Tribunals have cost the Exchequer an estimated €200 million, Taoiseach Bertie Ahern told the Dáil yesterday.
Mr Ahern was replying to Labour leader Pat Rabbitte, who suggested that the tribunals should restrict themselves to their core business.
Agreeing that Mr Rabbitte had made a valid point, Mr Ahern said it was not his intention that the tribunals should run so long - as anybody who looked at the Dáil record would conclude - when he participated with others in setting them up, although obviously he had a responsibility as Taoiseach.
"As some of my staff have shown me a number of times, at that stage all of us indicated that two years seemed to be an awful long time for a tribunal to come to a conclusion. On one occasion in 1999 deputies agreed that if the tribunal went to the summer of 2000 we could live with that."
Mr Ahern said the costs incurred by his department for the Moriarty tribunal this year amounted to €4 million.
"However, provision for an additional €6.5 million has been made to cover costs such as report publication and some element of award of legal costs in the event that the tribunal completes its work in 2005. The overall estimated for 2005, therefore, is €10.583 million."
Mr Ahern said the total cost to his department since 1997 to April of this year was €19,619,388.
This included fees paid to counsel for the tribunal and administration costs incurred since its establishment. The total payment to the legal team up to April was €14,660,792.
Fine Gael leader Enda Kenny said the figures were truly extraordinary. "The Moriarty tribunal was established in 1997 by this House with a remit to determine particular facts. It is now in its ninth year, but has not produced a report of any kind, including an interim report."
Mr Ahern said, in discussions with the Moriarty tribunal, a new schedule of fees would come into place in January.

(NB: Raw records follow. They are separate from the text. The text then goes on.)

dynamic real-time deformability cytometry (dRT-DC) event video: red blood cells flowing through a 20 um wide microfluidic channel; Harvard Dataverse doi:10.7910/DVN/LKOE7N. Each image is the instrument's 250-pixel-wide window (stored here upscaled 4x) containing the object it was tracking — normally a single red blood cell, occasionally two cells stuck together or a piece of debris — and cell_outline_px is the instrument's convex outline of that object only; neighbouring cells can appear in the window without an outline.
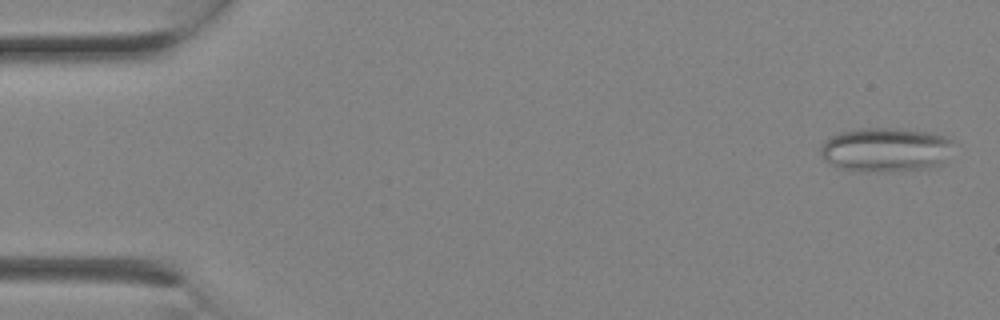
{"species": "Egyptian fruit bat (a non-hibernating species)", "species_latin": "Rousettus aegyptiacus", "temperature_condition": "room temperature", "stored_images_in_passage": 2, "camera_frame_rate_fps": 3000, "um_per_image_px": 0.085, "animal": {"sex": "female"}, "frame": {"image": 1, "passage_image": 1, "time_ms": 0.0, "image_size_px": [1000, 320], "cell_outline_px": [[952, 140], [940, 164], [936, 168], [896, 172], [868, 172], [836, 168], [828, 164], [820, 156], [820, 148], [824, 140], [840, 132], [860, 128], [892, 128], [932, 132], [944, 136]], "centroid_in_image_um": [75.2, 12.75], "position_along_channel_um": 9.8, "area_um2": 34.62}}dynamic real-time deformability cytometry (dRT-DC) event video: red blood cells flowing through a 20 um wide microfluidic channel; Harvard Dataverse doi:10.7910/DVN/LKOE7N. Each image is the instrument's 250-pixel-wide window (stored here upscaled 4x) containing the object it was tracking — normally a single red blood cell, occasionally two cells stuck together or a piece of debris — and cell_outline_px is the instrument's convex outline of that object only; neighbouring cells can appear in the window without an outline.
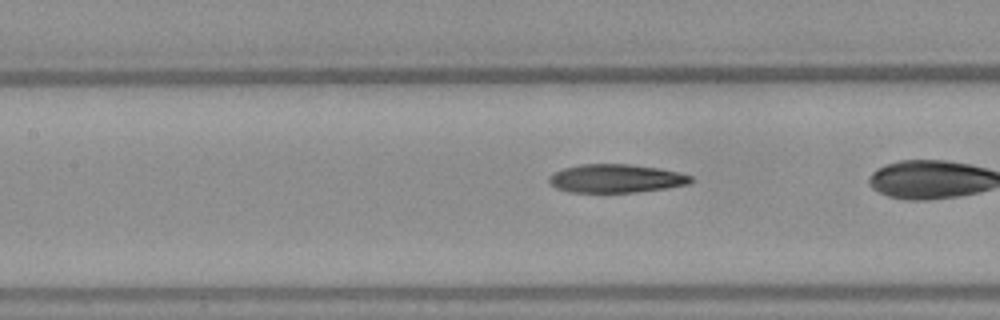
{"species": "Egyptian fruit bat (a non-hibernating species)", "species_latin": "Rousettus aegyptiacus", "temperature_condition": "warm", "stored_images_in_passage": 38, "camera_frame_rate_fps": 3000, "um_per_image_px": 0.085, "frame": {"image": 1, "passage_image": 21, "time_ms": 6.667, "image_size_px": [1000, 320], "cell_outline_px": [[692, 180], [688, 184], [664, 188], [636, 192], [568, 192], [556, 188], [548, 180], [548, 176], [552, 172], [564, 168], [580, 164], [628, 164], [660, 168], [692, 176]], "centroid_in_image_um": [52.3, 15.16], "position_along_channel_um": 155.1, "area_um2": 23.41}}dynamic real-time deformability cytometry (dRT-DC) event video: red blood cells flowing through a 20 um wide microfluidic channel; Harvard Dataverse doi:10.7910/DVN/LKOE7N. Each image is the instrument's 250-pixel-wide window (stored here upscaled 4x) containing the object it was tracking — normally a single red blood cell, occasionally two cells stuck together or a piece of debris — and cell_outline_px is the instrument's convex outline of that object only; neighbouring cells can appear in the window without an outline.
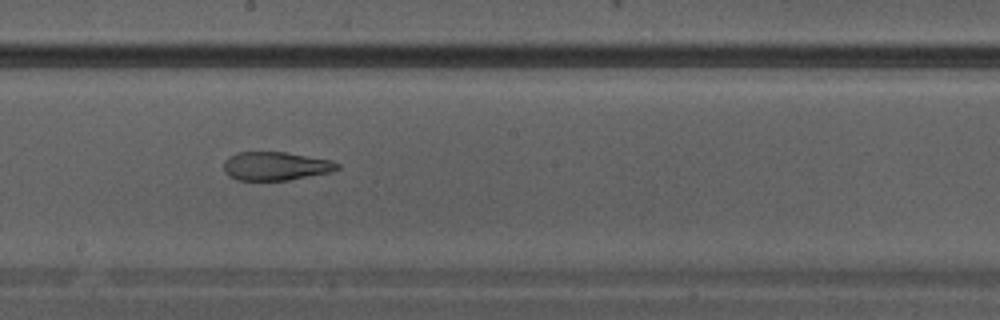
{"species": "Egyptian fruit bat (a non-hibernating species)", "species_latin": "Rousettus aegyptiacus", "temperature_condition": "warm", "stored_images_in_passage": 23, "camera_frame_rate_fps": 3000, "um_per_image_px": 0.085, "animal": {"sex": "male"}, "frame": {"image": 1, "passage_image": 10, "time_ms": 3.0, "image_size_px": [1000, 320], "cell_outline_px": [[340, 168], [332, 172], [288, 180], [236, 180], [228, 176], [224, 172], [224, 160], [228, 156], [236, 152], [284, 152], [332, 160], [340, 164]], "centroid_in_image_um": [23.42, 14.12], "position_along_channel_um": 224.8, "area_um2": 19.07}}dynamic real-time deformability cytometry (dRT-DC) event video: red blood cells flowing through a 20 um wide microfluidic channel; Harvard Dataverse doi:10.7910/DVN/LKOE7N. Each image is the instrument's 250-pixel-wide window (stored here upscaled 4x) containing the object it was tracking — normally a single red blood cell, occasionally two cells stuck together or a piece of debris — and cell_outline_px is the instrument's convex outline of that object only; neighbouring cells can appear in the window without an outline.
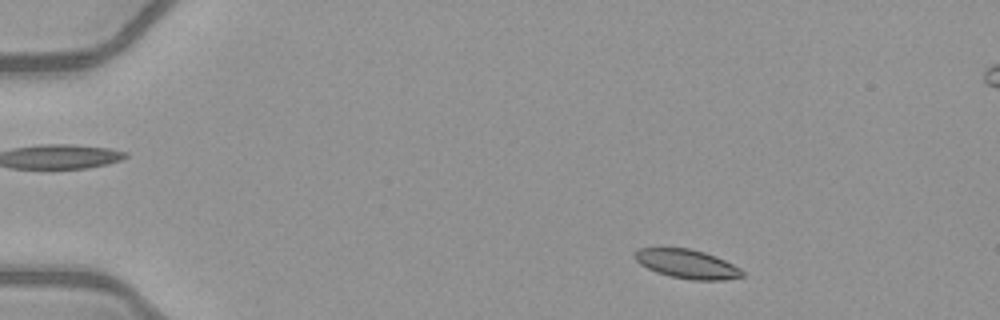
{"species": "common noctule bat (a hibernating species)", "species_latin": "Nyctalus noctula", "temperature_condition": "warm", "stored_images_in_passage": 48, "camera_frame_rate_fps": 3000, "um_per_image_px": 0.085, "animal": {"sex": "female", "body_mass_g": 21.9}, "frame": {"image": 1, "passage_image": 5, "time_ms": 1.333, "image_size_px": [1000, 320], "cell_outline_px": [[744, 276], [724, 280], [692, 280], [672, 276], [656, 272], [640, 264], [632, 256], [640, 248], [688, 248], [704, 252], [716, 256], [740, 268], [744, 272]], "centroid_in_image_um": [58.41, 22.44], "position_along_channel_um": 26.6, "area_um2": 18.03}}
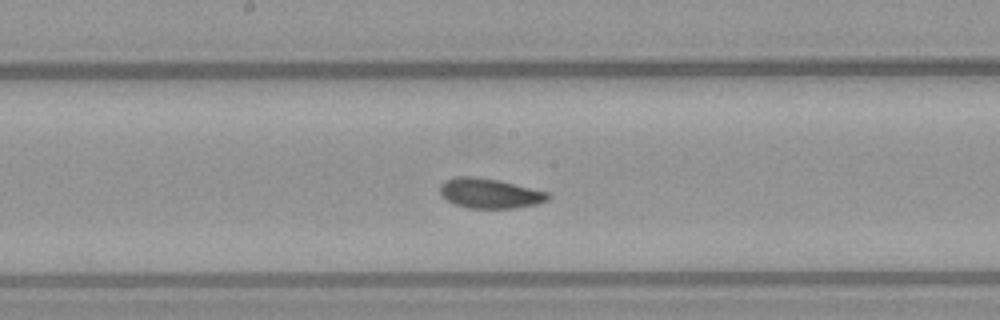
{"frame": {"image": 2, "passage_image": 25, "time_ms": 8.0, "image_size_px": [1000, 320], "cell_outline_px": [[552, 196], [548, 200], [536, 204], [516, 208], [468, 208], [456, 204], [448, 200], [440, 192], [440, 184], [456, 176], [476, 176], [500, 180], [548, 192]], "centroid_in_image_um": [41.67, 16.42], "position_along_channel_um": 206.5, "area_um2": 18.79}}
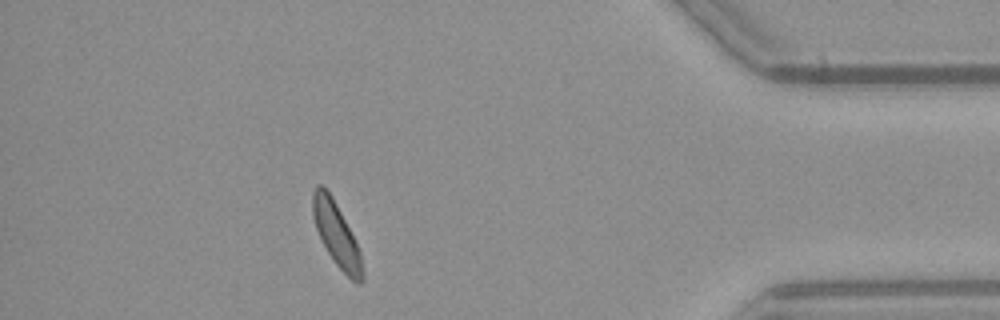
{"frame": {"image": 3, "passage_image": 43, "time_ms": 14.0, "image_size_px": [1000, 320], "cell_outline_px": [[364, 280], [360, 284], [356, 284], [336, 264], [328, 252], [316, 228], [312, 216], [312, 192], [316, 184], [320, 184], [332, 196], [360, 252], [364, 272]], "centroid_in_image_um": [28.59, 19.94], "position_along_channel_um": 406.6, "area_um2": 17.98}, "authors_computed_cell_mechanics": {"area_um2": 18.4671, "velocity_mm_per_s": 4.0385, "shape_relaxation_time_tau1_ms": 2.5646, "shape_relaxation_time_tau2_ms": 1.5751, "deformation_change_tau1": 0.0774, "deformation_change_tau2": 0.068}}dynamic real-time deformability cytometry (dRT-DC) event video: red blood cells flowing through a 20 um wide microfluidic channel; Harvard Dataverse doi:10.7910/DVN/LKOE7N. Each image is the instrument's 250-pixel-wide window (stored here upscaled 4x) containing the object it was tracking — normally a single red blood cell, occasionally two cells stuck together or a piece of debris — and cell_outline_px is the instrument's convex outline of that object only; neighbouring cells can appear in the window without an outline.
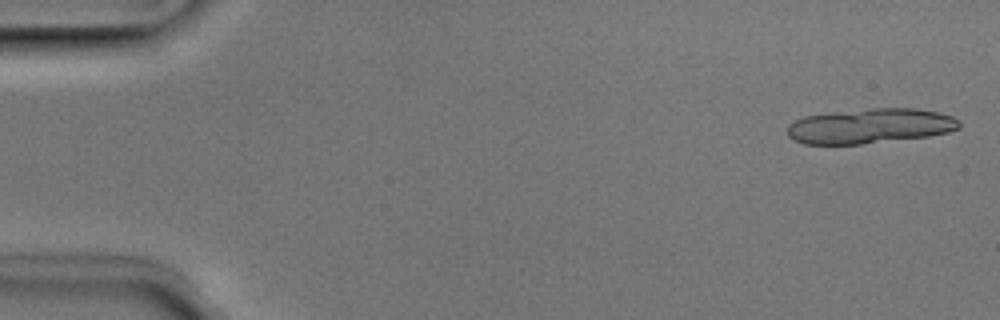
{"species": "Egyptian fruit bat (a non-hibernating species)", "species_latin": "Rousettus aegyptiacus", "temperature_condition": "room temperature", "stored_images_in_passage": 8, "camera_frame_rate_fps": 3000, "um_per_image_px": 0.085, "animal": {"sex": "male"}, "frame": {"image": 1, "passage_image": 2, "time_ms": 0.333, "image_size_px": [1000, 320], "cell_outline_px": [[960, 128], [948, 132], [928, 136], [860, 144], [804, 144], [788, 136], [788, 124], [804, 116], [832, 112], [872, 108], [916, 108], [940, 112], [952, 116], [960, 120]], "centroid_in_image_um": [73.99, 10.7], "position_along_channel_um": 11.0, "area_um2": 35.03}}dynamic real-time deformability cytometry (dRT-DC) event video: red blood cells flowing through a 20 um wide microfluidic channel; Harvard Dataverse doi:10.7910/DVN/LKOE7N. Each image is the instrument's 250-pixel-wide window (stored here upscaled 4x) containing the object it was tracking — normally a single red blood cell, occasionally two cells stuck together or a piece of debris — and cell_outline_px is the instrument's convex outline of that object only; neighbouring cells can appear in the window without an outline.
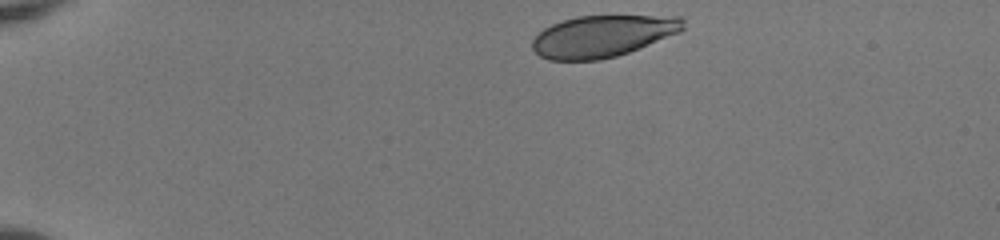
{"species": "human", "species_latin": "Homo sapiens", "temperature_condition": "room temperature", "stored_images_in_passage": 41, "camera_frame_rate_fps": 3000, "um_per_image_px": 0.085, "donor": {"sex": "female"}, "frame": {"image": 1, "passage_image": 1, "time_ms": 0.0, "image_size_px": [1000, 240], "cell_outline_px": [[684, 28], [680, 32], [628, 52], [616, 56], [600, 60], [548, 60], [540, 56], [532, 48], [532, 40], [544, 28], [552, 24], [576, 16], [680, 16], [684, 20]], "centroid_in_image_um": [51.21, 3.07], "position_along_channel_um": 33.8, "area_um2": 36.47}}
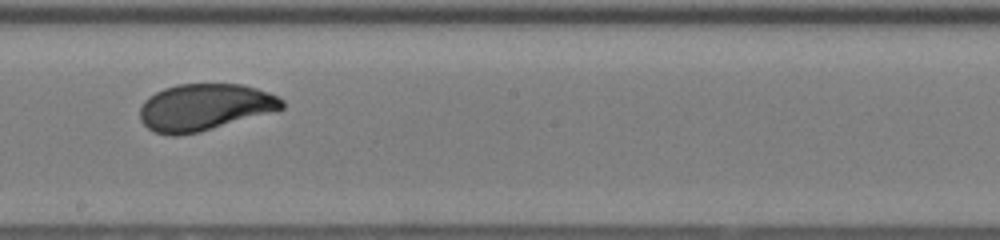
{"frame": {"image": 2, "passage_image": 22, "time_ms": 7.0, "image_size_px": [1000, 240], "cell_outline_px": [[284, 108], [276, 112], [200, 132], [176, 136], [172, 136], [156, 132], [148, 128], [140, 120], [140, 108], [144, 100], [148, 96], [164, 88], [176, 84], [240, 84], [256, 88], [268, 92], [284, 100]], "centroid_in_image_um": [17.41, 9.12], "position_along_channel_um": 230.8, "area_um2": 39.07}}
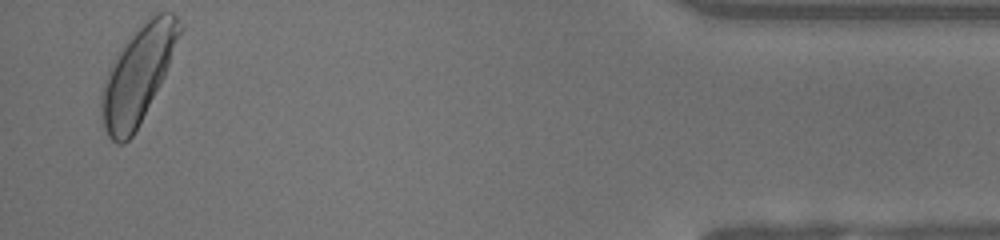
{"frame": {"image": 3, "passage_image": 41, "time_ms": 13.333, "image_size_px": [1000, 240], "cell_outline_px": [[184, 28], [164, 76], [160, 84], [132, 136], [124, 144], [116, 144], [108, 136], [104, 128], [100, 116], [100, 100], [104, 84], [108, 72], [116, 56], [124, 44], [140, 24], [148, 16], [156, 12], [172, 12], [176, 16]], "centroid_in_image_um": [11.73, 6.32], "position_along_channel_um": 423.5, "area_um2": 43.47}, "authors_computed_cell_mechanics": {"area_um2": 39.0728, "velocity_mm_per_s": 4.0188, "shape_relaxation_time_tau1_ms": 3.75, "shape_relaxation_time_tau2_ms": null, "deformation_change_tau1": 0.1653, "deformation_change_tau2": null}}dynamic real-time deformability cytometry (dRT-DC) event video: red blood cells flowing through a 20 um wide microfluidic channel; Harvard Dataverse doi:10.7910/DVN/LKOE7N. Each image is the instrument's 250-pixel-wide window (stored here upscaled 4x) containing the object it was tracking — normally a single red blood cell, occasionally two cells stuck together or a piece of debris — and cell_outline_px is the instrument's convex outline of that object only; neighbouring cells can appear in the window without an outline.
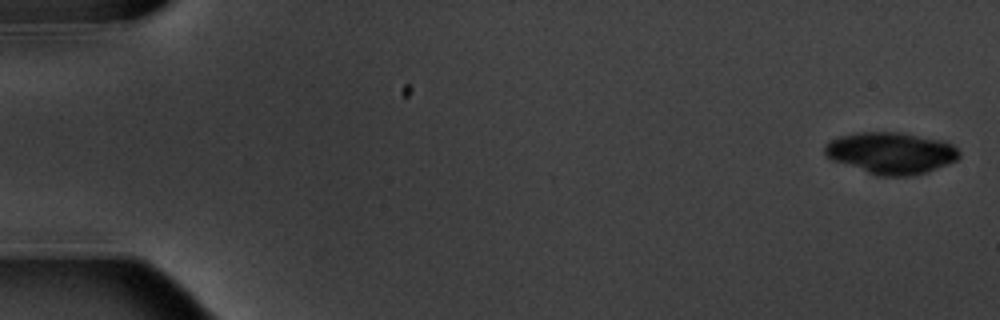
{"species": "common noctule bat (a hibernating species)", "species_latin": "Nyctalus noctula", "temperature_condition": "warm", "stored_images_in_passage": 5, "camera_frame_rate_fps": 3000, "um_per_image_px": 0.085, "animal": {"sex": "male", "body_mass_g": 20.1, "forearm_length_mm": 53.5}, "frame": {"image": 1, "passage_image": 1, "time_ms": 0.0, "image_size_px": [1000, 320], "cell_outline_px": [[960, 156], [956, 160], [948, 164], [928, 172], [908, 176], [880, 176], [832, 160], [824, 152], [824, 144], [828, 140], [840, 136], [856, 132], [900, 132], [948, 140], [960, 152]], "centroid_in_image_um": [75.76, 12.98], "position_along_channel_um": 9.2, "area_um2": 32.89}}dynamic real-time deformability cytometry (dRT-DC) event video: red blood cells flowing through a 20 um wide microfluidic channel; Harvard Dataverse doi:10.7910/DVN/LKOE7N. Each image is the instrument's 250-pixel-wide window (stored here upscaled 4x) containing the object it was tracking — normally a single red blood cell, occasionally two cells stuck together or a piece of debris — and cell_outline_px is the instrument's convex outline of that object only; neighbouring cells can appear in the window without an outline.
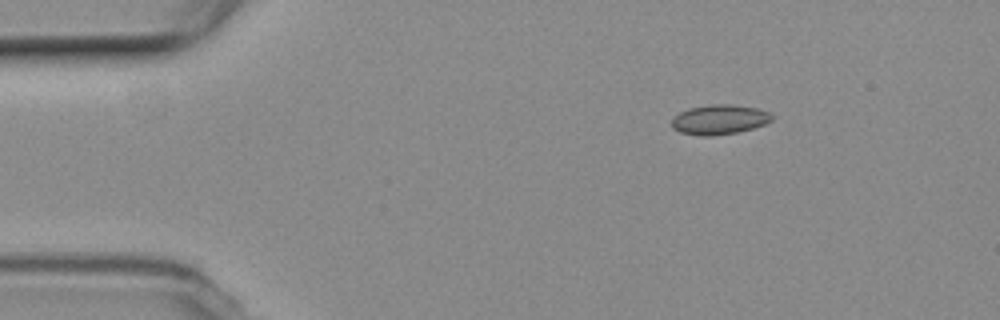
{"species": "common noctule bat (a hibernating species)", "species_latin": "Nyctalus noctula", "temperature_condition": "room temperature", "stored_images_in_passage": 9, "camera_frame_rate_fps": 3000, "um_per_image_px": 0.085, "animal": {"sex": "female", "body_mass_g": 19.3, "forearm_length_mm": 54.1}, "frame": {"image": 1, "passage_image": 1, "time_ms": 0.0, "image_size_px": [1000, 320], "cell_outline_px": [[772, 120], [764, 124], [752, 128], [736, 132], [712, 136], [700, 136], [680, 132], [672, 128], [672, 116], [688, 108], [712, 104], [732, 104], [756, 108], [768, 112], [772, 116]], "centroid_in_image_um": [61.1, 10.16], "position_along_channel_um": 23.9, "area_um2": 17.34}}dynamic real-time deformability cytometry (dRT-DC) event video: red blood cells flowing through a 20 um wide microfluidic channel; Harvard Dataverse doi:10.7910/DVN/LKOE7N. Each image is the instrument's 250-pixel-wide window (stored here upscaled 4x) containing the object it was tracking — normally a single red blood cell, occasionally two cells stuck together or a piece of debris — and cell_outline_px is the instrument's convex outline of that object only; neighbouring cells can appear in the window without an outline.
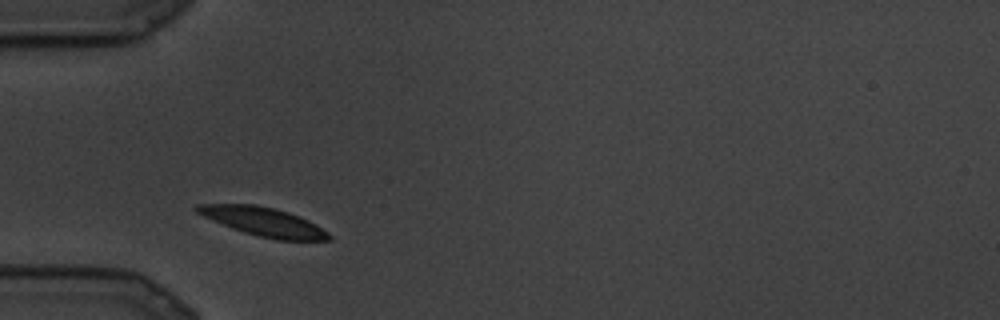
{"species": "common noctule bat (a hibernating species)", "species_latin": "Nyctalus noctula", "temperature_condition": "cold", "stored_images_in_passage": 6, "camera_frame_rate_fps": 3000, "um_per_image_px": 0.085, "animal": {"sex": "male", "body_mass_g": 19.5, "forearm_length_mm": 54.6}, "frame": {"image": 1, "passage_image": 1, "time_ms": 0.0, "image_size_px": [1000, 320], "cell_outline_px": [[332, 240], [276, 240], [244, 232], [232, 228], [212, 220], [196, 212], [192, 208], [196, 204], [256, 204], [288, 212], [300, 216], [308, 220], [328, 232], [332, 236]], "centroid_in_image_um": [22.39, 18.84], "position_along_channel_um": 62.6, "area_um2": 21.96}}
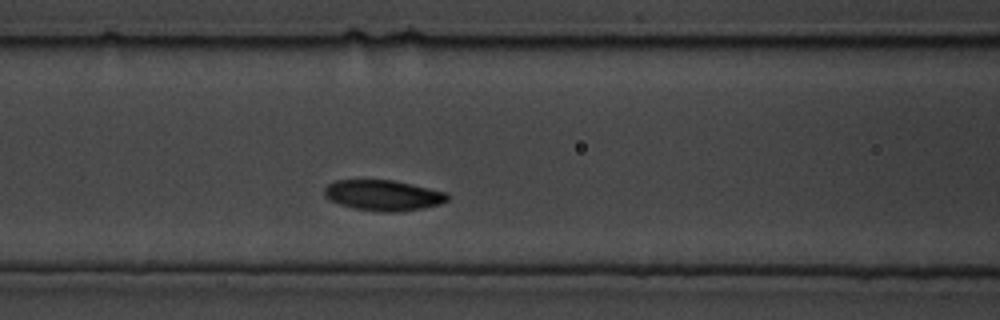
{"frame": {"image": 2, "passage_image": 4, "time_ms": 1.0, "image_size_px": [1000, 320], "cell_outline_px": [[448, 200], [440, 204], [420, 208], [396, 212], [380, 212], [352, 208], [328, 200], [324, 196], [324, 188], [328, 184], [336, 180], [392, 180], [448, 192]], "centroid_in_image_um": [32.54, 16.6], "position_along_channel_um": 134.1, "area_um2": 21.96}}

"Under the new fees arrangement - negotiated by the previous minister for finance - which would come into effect at that stage, the set fee to be paid to a senior counsel will be based on the current annual salary of a High Court counsel, plus 15 per cent in respect of pension contributions. Related payments will be made to other legal staff, including barristers and solicitors."
Mr Ahern added that he hoped the tribunal could complete its work and report by then.
Mr Rabbitte suggested it was unlikely that between now and January a great deal more progress would be made.
"Is it not possible for this House to give a direction to the Moriarty tribunal and others to cause them to focus on their core business?"
Mr Ahern said he hoped to be alive for another few years, but the difficulty was that if they did not keep to the issues the tribunals would go on forever. A further difficulty was the relevance of issues dating back to 1997.
"They are important, but if one does not bring them to a conclusion they will go on and on."